Aufgabenstellung:
In welcher Kategorie hat Sara Gerner laut dem Textauszug den Bundesjugendpreis 2020 gewonnen?

Textauszug:
"win win" oder: Die Brückenbauerin. Bundesjugendpreis 2020 für kfb-Referentin Sara Gerner
Die Autorin und kfb-Referentin Sara Gerner erhält den Bundesjugendpreis 2020 für ein Auftragswerk der Katholischen Frauenbewegung Salzburg
Sechs junge Frauen und ein Abendessen – das es in sich hat: denn eine der befreundeten Chorsängerinnen ist gerade von ihrem Freund verlassen worden, und es scheint auch klar zu sein, warum: Dido hat sich zu sehr „gehen lassen“. Das Essen an diesem Abend bleibt fast unberührt. Denn: es macht dick. Und Dicke werden verlassen. Oder? Eine heftige Debatte entspinnt sich, die Situation eskaliert, langjährige Freundschaften drohen an einem Stück Butter zu zerbrechen.
Das ist der Plot des Theaterstückes, mit dem die 24-jährige Salzburgerin Sara Gerner gerade den Bundesjugendpreis 2020 in der Kategorie „Eure Projekte“ gewonnen hat. „Vorsicht, ich bin ansteckend schön“ befasst sich mit einem Thema, dem junge Frauen heute nur schwer auskommen: der eigenen „Schönheit“, dem Kampf mit gesellschaftlichen Normen und allgemeinen Vorstellungen davon, wie frau zu sein hat.

[Gesammelte Daten]
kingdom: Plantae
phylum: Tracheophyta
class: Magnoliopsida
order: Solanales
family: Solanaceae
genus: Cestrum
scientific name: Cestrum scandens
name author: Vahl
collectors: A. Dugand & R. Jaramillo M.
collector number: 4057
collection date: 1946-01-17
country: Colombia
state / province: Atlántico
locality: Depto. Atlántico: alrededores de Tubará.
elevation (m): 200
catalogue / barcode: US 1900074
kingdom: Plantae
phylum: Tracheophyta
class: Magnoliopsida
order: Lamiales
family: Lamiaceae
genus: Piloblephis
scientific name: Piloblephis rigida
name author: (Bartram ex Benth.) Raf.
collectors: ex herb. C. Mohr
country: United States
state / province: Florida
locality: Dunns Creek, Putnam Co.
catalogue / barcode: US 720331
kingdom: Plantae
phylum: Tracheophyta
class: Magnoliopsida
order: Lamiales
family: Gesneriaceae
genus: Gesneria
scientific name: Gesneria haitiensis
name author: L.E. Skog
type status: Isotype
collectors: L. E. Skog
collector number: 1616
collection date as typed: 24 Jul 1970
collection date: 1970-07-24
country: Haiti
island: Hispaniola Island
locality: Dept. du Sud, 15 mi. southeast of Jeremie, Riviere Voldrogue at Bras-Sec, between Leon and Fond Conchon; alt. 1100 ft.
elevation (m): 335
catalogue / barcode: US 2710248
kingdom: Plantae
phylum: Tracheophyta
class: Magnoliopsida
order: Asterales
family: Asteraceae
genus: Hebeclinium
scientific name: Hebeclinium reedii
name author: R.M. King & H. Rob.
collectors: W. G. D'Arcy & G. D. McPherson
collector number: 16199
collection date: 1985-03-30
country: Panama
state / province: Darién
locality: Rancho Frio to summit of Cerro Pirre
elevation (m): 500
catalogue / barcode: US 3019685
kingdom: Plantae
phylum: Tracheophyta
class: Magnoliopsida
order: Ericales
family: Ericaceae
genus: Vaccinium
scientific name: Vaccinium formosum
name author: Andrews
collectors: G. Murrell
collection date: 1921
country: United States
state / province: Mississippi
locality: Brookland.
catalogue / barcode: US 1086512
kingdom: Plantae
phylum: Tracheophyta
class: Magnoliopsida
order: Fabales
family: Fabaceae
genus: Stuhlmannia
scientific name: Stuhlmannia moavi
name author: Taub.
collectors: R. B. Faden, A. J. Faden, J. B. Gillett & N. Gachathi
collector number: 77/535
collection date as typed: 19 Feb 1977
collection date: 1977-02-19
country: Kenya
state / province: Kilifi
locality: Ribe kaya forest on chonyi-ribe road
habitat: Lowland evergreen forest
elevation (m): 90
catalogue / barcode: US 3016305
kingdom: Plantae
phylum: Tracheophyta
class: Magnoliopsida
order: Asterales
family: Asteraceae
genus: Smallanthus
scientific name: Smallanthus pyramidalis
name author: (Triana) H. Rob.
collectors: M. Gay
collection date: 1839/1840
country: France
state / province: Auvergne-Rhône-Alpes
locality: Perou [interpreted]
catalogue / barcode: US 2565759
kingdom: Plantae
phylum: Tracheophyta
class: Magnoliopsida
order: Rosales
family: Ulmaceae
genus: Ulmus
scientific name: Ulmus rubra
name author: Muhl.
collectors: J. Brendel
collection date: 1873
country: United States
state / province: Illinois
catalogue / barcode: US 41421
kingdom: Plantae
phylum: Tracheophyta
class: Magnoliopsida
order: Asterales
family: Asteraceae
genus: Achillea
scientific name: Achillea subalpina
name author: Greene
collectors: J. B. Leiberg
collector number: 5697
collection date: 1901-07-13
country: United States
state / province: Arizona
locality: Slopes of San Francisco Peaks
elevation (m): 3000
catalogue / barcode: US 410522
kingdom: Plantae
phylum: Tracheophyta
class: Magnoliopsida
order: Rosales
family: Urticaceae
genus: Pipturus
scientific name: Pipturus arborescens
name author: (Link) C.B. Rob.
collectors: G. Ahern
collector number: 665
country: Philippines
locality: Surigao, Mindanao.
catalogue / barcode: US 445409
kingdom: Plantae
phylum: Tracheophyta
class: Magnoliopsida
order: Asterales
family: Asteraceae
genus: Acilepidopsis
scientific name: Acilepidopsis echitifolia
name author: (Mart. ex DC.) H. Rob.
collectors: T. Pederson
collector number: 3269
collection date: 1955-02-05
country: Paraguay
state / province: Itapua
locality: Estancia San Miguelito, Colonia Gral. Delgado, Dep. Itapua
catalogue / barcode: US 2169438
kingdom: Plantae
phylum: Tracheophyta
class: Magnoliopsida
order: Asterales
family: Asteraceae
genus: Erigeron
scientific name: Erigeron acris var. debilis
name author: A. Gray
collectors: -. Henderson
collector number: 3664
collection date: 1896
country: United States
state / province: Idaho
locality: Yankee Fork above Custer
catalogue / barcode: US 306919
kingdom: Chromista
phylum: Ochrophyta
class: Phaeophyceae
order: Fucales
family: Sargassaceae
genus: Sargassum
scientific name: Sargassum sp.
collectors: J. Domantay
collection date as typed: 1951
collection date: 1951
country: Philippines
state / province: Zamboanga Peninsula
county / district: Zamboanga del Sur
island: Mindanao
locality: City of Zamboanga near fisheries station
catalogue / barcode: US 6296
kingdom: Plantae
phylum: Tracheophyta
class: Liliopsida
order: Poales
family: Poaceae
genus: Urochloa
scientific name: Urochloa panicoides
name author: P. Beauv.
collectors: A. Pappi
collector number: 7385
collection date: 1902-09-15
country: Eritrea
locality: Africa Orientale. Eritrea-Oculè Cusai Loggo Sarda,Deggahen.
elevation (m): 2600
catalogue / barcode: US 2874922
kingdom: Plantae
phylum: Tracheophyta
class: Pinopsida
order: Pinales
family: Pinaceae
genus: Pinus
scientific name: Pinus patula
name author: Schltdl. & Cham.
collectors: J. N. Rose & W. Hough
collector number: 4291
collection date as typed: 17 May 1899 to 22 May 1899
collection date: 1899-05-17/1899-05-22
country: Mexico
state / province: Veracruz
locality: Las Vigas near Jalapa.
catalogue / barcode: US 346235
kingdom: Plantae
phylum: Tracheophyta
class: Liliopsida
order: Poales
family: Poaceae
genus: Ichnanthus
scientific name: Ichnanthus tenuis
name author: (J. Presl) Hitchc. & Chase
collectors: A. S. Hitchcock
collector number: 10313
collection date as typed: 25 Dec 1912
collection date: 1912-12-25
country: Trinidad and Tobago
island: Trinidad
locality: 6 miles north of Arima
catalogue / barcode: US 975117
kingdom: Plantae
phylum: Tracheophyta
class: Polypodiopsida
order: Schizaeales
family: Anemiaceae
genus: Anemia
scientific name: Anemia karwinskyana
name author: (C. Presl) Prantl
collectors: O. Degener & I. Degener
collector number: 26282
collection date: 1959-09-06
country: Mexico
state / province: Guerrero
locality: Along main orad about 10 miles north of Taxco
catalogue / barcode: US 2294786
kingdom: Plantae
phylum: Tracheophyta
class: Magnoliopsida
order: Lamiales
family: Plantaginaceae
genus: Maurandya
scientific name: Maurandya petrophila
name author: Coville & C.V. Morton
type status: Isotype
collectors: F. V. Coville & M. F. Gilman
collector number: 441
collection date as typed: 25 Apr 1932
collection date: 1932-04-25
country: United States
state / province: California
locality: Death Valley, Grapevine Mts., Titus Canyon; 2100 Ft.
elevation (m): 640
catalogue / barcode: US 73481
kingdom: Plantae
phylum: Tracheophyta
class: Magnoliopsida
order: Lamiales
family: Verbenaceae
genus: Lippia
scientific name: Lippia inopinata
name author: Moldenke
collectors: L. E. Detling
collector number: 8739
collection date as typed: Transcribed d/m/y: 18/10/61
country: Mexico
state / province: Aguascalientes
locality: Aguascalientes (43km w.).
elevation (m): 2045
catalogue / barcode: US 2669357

Lösung der Aufgabe:
In der Kategorie „Eure Projekte“.